Input records section start

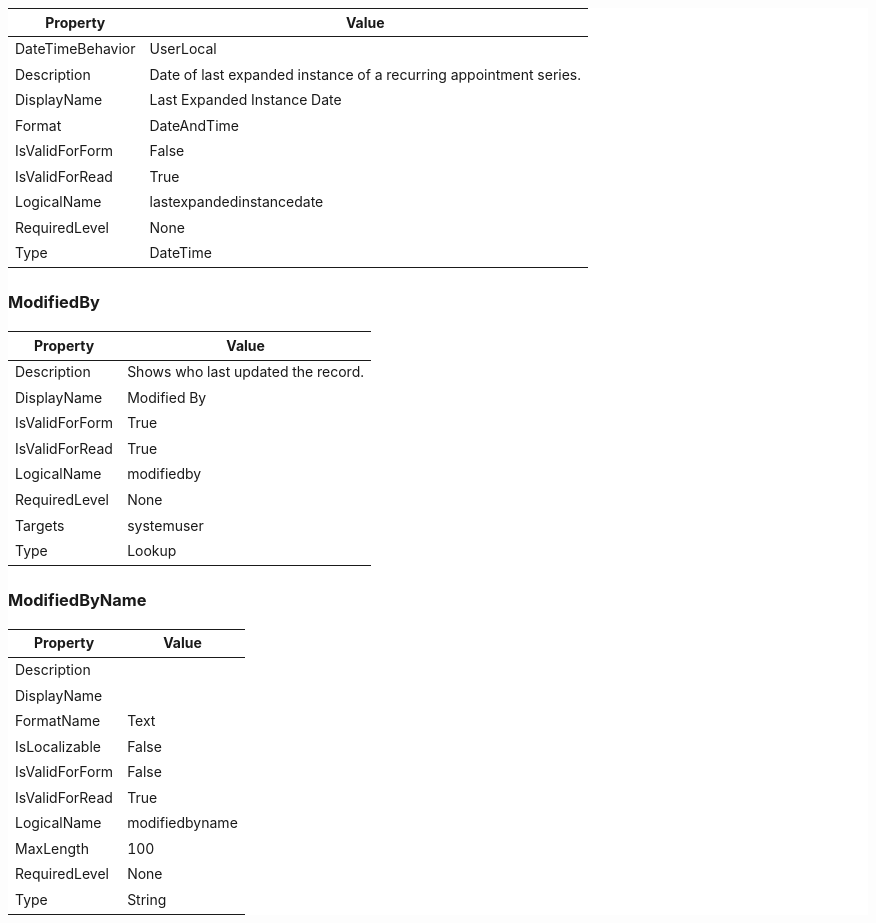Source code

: |Property|Value|
|--------|-----|
|DateTimeBehavior|UserLocal|
|Description|Date of last expanded instance of a recurring appointment series.|
|DisplayName|Last Expanded Instance Date|
|Format|DateAndTime|
|IsValidForForm|False|
|IsValidForRead|True|
|LogicalName|lastexpandedinstancedate|
|RequiredLevel|None|
|Type|DateTime|


### <a name="BKMK_ModifiedBy"></a> ModifiedBy

|Property|Value|
|--------|-----|
|Description|Shows who last updated the record.|
|DisplayName|Modified By|
|IsValidForForm|True|
|IsValidForRead|True|
|LogicalName|modifiedby|
|RequiredLevel|None|
|Targets|systemuser|
|Type|Lookup|


### <a name="BKMK_ModifiedByName"></a> ModifiedByName

|Property|Value|
|--------|-----|
|Description||
|DisplayName||
|FormatName|Text|
|IsLocalizable|False|
|IsValidForForm|False|
|IsValidForRead|True|
|LogicalName|modifiedbyname|
|MaxLength|100|
|RequiredLevel|None|
|Type|String|
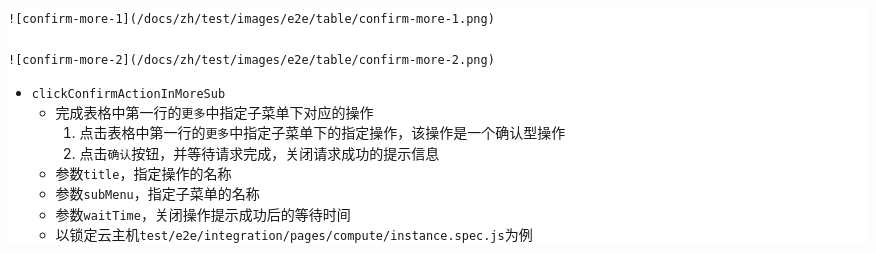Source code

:     ![confirm-more-1](/docs/zh/test/images/e2e/table/confirm-more-1.png)

    ![confirm-more-2](/docs/zh/test/images/e2e/table/confirm-more-2.png)

- `clickConfirmActionInMoreSub`
  - 完成表格中第一行的`更多`中指定子菜单下对应的操作
    1. 点击表格中第一行的`更多`中指定子菜单下的指定操作，该操作是一个确认型操作
    2. 点击`确认`按钮，并等待请求完成，关闭请求成功的提示信息
  - 参数`title`，指定操作的名称
  - 参数`subMenu`，指定子菜单的名称
  - 参数`waitTime`，关闭操作提示成功后的等待时间
  - 以锁定云主机`test/e2e/integration/pages/compute/instance.spec.js`为例

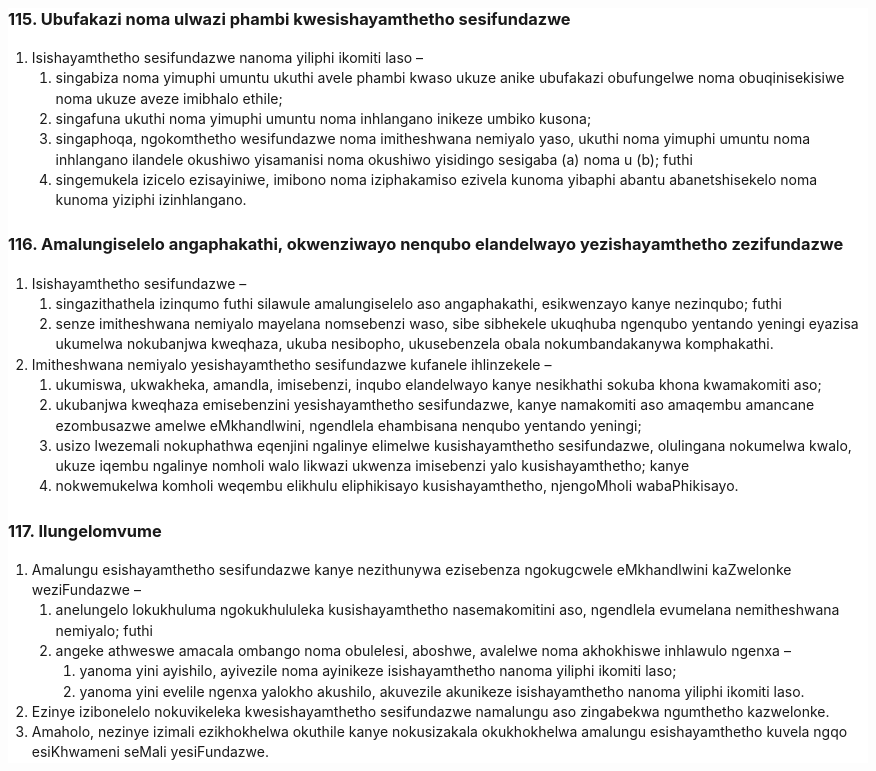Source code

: ### 115. Ubufakazi noma ulwazi phambi kwesishayamthetho sesifundazwe

1.	Isishayamthetho sesifundazwe nanoma yiliphi ikomiti laso –
	1.	singabiza noma yimuphi umuntu ukuthi avele phambi kwaso ukuze
		anike ubufakazi obufungelwe noma obuqinisekisiwe noma ukuze
		aveze imibhalo ethile;
	1.	singafuna ukuthi noma yimuphi umuntu noma inhlangano inikeze
		umbiko kusona;
	1.	singaphoqa, ngokomthetho wesifundazwe noma imitheshwana nemiyalo
		yaso, ukuthi noma yimuphi umuntu noma inhlangano ilandele
		okushiwo yisamanisi noma okushiwo yisidingo sesigaba (a) noma u
		(b); futhi
	1.	singemukela izicelo ezisayiniwe, imibono noma iziphakamiso
		ezivela kunoma yibaphi abantu abanetshisekelo noma kunoma
		yiziphi izinhlangano.

### 116. Amalungiselelo angaphakathi, okwenziwayo nenqubo elandelwayo yezishayamthetho zezifundazwe

1.	Isishayamthetho sesifundazwe –
	1.	singazithathela izinqumo futhi silawule amalungiselelo aso
		angaphakathi, esikwenzayo kanye nezinqubo; futhi
	1.	senze imitheshwana nemiyalo mayelana nomsebenzi waso, sibe
		sibhekele ukuqhuba ngenqubo yentando yeningi eyazisa ukumelwa
		nokubanjwa kweqhaza, ukuba nesibopho, ukusebenzela obala
		nokumbandakanywa komphakathi.
2.	Imitheshwana nemiyalo yesishayamthetho sesifundazwe kufanele
	ihlinzekele –
	1.	ukumiswa, ukwakheka, amandla, imisebenzi, inqubo elandelwayo
		kanye nesikhathi sokuba khona kwamakomiti aso;
	1.	ukubanjwa kweqhaza emisebenzini yesishayamthetho sesifundazwe,
		kanye namakomiti aso amaqembu amancane ezombusazwe amelwe
		eMkhandlwini, ngendlela ehambisana nenqubo yentando yeningi;
	1.	usizo lwezemali nokuphathwa eqenjini ngalinye elimelwe
		kusishayamthetho sesifundazwe, olulingana nokumelwa kwalo, ukuze
		iqembu ngalinye nomholi walo likwazi ukwenza imisebenzi yalo
		kusishayamthetho; kanye
	1.	nokwemukelwa komholi weqembu elikhulu eliphikisayo
		kusishayamthetho, njengoMholi wabaPhikisayo.

### 117. Ilungelomvume

1.	Amalungu esishayamthetho sesifundazwe kanye nezithunywa ezisebenza
	ngokugcwele eMkhandlwini kaZwelonke weziFundazwe –
	1.	anelungelo lokukhuluma ngokukhululeka kusishayamthetho
		nasemakomitini aso, ngendlela evumelana nemitheshwana nemiyalo; futhi
	1.	angeke athweswe amacala ombango noma obulelesi, aboshwe, avalelwe
	noma akhokhiswe inhlawulo ngenxa –
		1.	yanoma yini ayishilo, ayivezile noma ayinikeze isishayamthetho
		nanoma yiliphi ikomiti laso;
		1.	yanoma yini evelile ngenxa yalokho akushilo, akuvezile akunikeze
		isishayamthetho nanoma yiliphi ikomiti laso.
2.	Ezinye izibonelelo nokuvikeleka kwesishayamthetho sesifundazwe
	namalungu aso zingabekwa ngumthetho kazwelonke.
3.	Amaholo, nezinye izimali ezikhokhelwa okuthile kanye nokusizakala
	okukhokhelwa amalungu esishayamthetho kuvela ngqo esiKhwameni
	seMali yesiFundazwe.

Input records section end

— What is expected —
Omit each picture, then return all of the listing exactly as it stands.

— Exercise output —
Source code

: |Property|Value|
|--------|-----|
|DateTimeBehavior|UserLocal|
|Description|Date of last expanded instance of a recurring appointment series.|
|DisplayName|Last Expanded Instance Date|
|Format|DateAndTime|
|IsValidForForm|False|
|IsValidForRead|True|
|LogicalName|lastexpandedinstancedate|
|RequiredLevel|None|
|Type|DateTime|


### <a name="BKMK_ModifiedBy"></a> ModifiedBy

|Property|Value|
|--------|-----|
|Description|Shows who last updated the record.|
|DisplayName|Modified By|
|IsValidForForm|True|
|IsValidForRead|True|
|LogicalName|modifiedby|
|RequiredLevel|None|
|Targets|systemuser|
|Type|Lookup|


### <a name="BKMK_ModifiedByName"></a> ModifiedByName

|Property|Value|
|--------|-----|
|Description||
|DisplayName||
|FormatName|Text|
|IsLocalizable|False|
|IsValidForForm|False|
|IsValidForRead|True|
|LogicalName|modifiedbyname|
|MaxLength|100|
|RequiredLevel|None|
|Type|String|
Source code

:     ![confirm-more-1](/docs/zh/test/images/e2e/table/confirm-more-1.png)

    ![confirm-more-2](/docs/zh/test/images/e2e/table/confirm-more-2.png)

- `clickConfirmActionInMoreSub`
  - 完成表格中第一行的`更多`中指定子菜单下对应的操作
    1. 点击表格中第一行的`更多`中指定子菜单下的指定操作，该操作是一个确认型操作
    2. 点击`确认`按钮，并等待请求完成，关闭请求成功的提示信息
  - 参数`title`，指定操作的名称
  - 参数`subMenu`，指定子菜单的名称
  - 参数`waitTime`，关闭操作提示成功后的等待时间
  - 以锁定云主机`test/e2e/integration/pages/compute/instance.spec.js`为例

Source code

: ### 115. Ubufakazi noma ulwazi phambi kwesishayamthetho sesifundazwe

1.	Isishayamthetho sesifundazwe nanoma yiliphi ikomiti laso –
	1.	singabiza noma yimuphi umuntu ukuthi avele phambi kwaso ukuze
		anike ubufakazi obufungelwe noma obuqinisekisiwe noma ukuze
		aveze imibhalo ethile;
	1.	singafuna ukuthi noma yimuphi umuntu noma inhlangano inikeze
		umbiko kusona;
	1.	singaphoqa, ngokomthetho wesifundazwe noma imitheshwana nemiyalo
		yaso, ukuthi noma yimuphi umuntu noma inhlangano ilandele
		okushiwo yisamanisi noma okushiwo yisidingo sesigaba (a) noma u
		(b); futhi
	1.	singemukela izicelo ezisayiniwe, imibono noma iziphakamiso
		ezivela kunoma yibaphi abantu abanetshisekelo noma kunoma
		yiziphi izinhlangano.

### 116. Amalungiselelo angaphakathi, okwenziwayo nenqubo elandelwayo yezishayamthetho zezifundazwe

1.	Isishayamthetho sesifundazwe –
	1.	singazithathela izinqumo futhi silawule amalungiselelo aso
		angaphakathi, esikwenzayo kanye nezinqubo; futhi
	1.	senze imitheshwana nemiyalo mayelana nomsebenzi waso, sibe
		sibhekele ukuqhuba ngenqubo yentando yeningi eyazisa ukumelwa
		nokubanjwa kweqhaza, ukuba nesibopho, ukusebenzela obala
		nokumbandakanywa komphakathi.
2.	Imitheshwana nemiyalo yesishayamthetho sesifundazwe kufanele
	ihlinzekele –
	1.	ukumiswa, ukwakheka, amandla, imisebenzi, inqubo elandelwayo
		kanye nesikhathi sokuba khona kwamakomiti aso;
	1.	ukubanjwa kweqhaza emisebenzini yesishayamthetho sesifundazwe,
		kanye namakomiti aso amaqembu amancane ezombusazwe amelwe
		eMkhandlwini, ngendlela ehambisana nenqubo yentando yeningi;
	1.	usizo lwezemali nokuphathwa eqenjini ngalinye elimelwe
		kusishayamthetho sesifundazwe, olulingana nokumelwa kwalo, ukuze
		iqembu ngalinye nomholi walo likwazi ukwenza imisebenzi yalo
		kusishayamthetho; kanye
	1.	nokwemukelwa komholi weqembu elikhulu eliphikisayo
		kusishayamthetho, njengoMholi wabaPhikisayo.

### 117. Ilungelomvume

1.	Amalungu esishayamthetho sesifundazwe kanye nezithunywa ezisebenza
	ngokugcwele eMkhandlwini kaZwelonke weziFundazwe –
	1.	anelungelo lokukhuluma ngokukhululeka kusishayamthetho
		nasemakomitini aso, ngendlela evumelana nemitheshwana nemiyalo; futhi
	1.	angeke athweswe amacala ombango noma obulelesi, aboshwe, avalelwe
	noma akhokhiswe inhlawulo ngenxa –
		1.	yanoma yini ayishilo, ayivezile noma ayinikeze isishayamthetho
		nanoma yiliphi ikomiti laso;
		1.	yanoma yini evelile ngenxa yalokho akushilo, akuvezile akunikeze
		isishayamthetho nanoma yiliphi ikomiti laso.
2.	Ezinye izibonelelo nokuvikeleka kwesishayamthetho sesifundazwe
	namalungu aso zingabekwa ngumthetho kazwelonke.
3.	Amaholo, nezinye izimali ezikhokhelwa okuthile kanye nokusizakala
	okukhokhelwa amalungu esishayamthetho kuvela ngqo esiKhwameni
	seMali yesiFundazwe.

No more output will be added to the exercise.